Monday, June 23, 2014

Homesick

"When you lose your partner, you lose your intimate, domestic life. You lose the one who is equally committed to your life, present and future. You lose the intimate daily details of life. You lose home."

These aren't my words, but they are similar to things I've said.  When Brian died, I lost more than my husband; I lost my life.  People who haven't watched their spouse die can't really understand this.

We're expected to mourn and then return to life.  Go back home, go back to work, return to life.  But when your beloved dies, you become homeless.  You're home becomes just a house filled with souvenirs. You can't return to your life, because the life you knew has ended.

You have to discover a new reason to live, create a new home in which you can feel safe, open yourself to the possibility that you might someday find happiness again.

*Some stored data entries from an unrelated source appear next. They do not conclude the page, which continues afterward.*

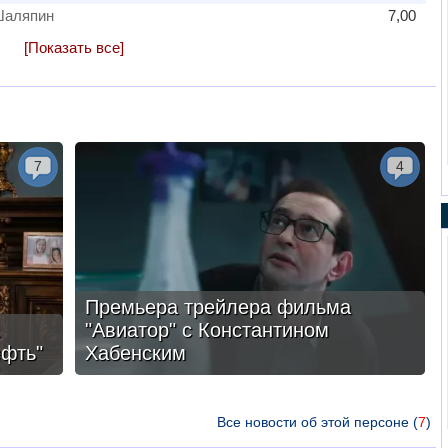
Шаляпин
7,00
[Показать все]
7
4
Премьера трейлера фильма
"Авиатор" с Константином
ефть"
Хабенским
Все новости об этой персоне (
7
)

I can't feel at home in my house, but I'm not ready to pack up my souvenirs and move.  My life isn't here, but ours was.  The thought of moving is like walking away from everything comfortable, familiar and desired.

With Brian, home could have been anywhere.  On my own, I feel homeless despite the fact that I own a very beautiful home.

I don't know how to process these feelings.  I accept that Brian is dead.  I accept that that part of my life is over.  I know that he wanted me to be happy and to allow myself to love and to be loved.  What I don't know is how to create a home alone.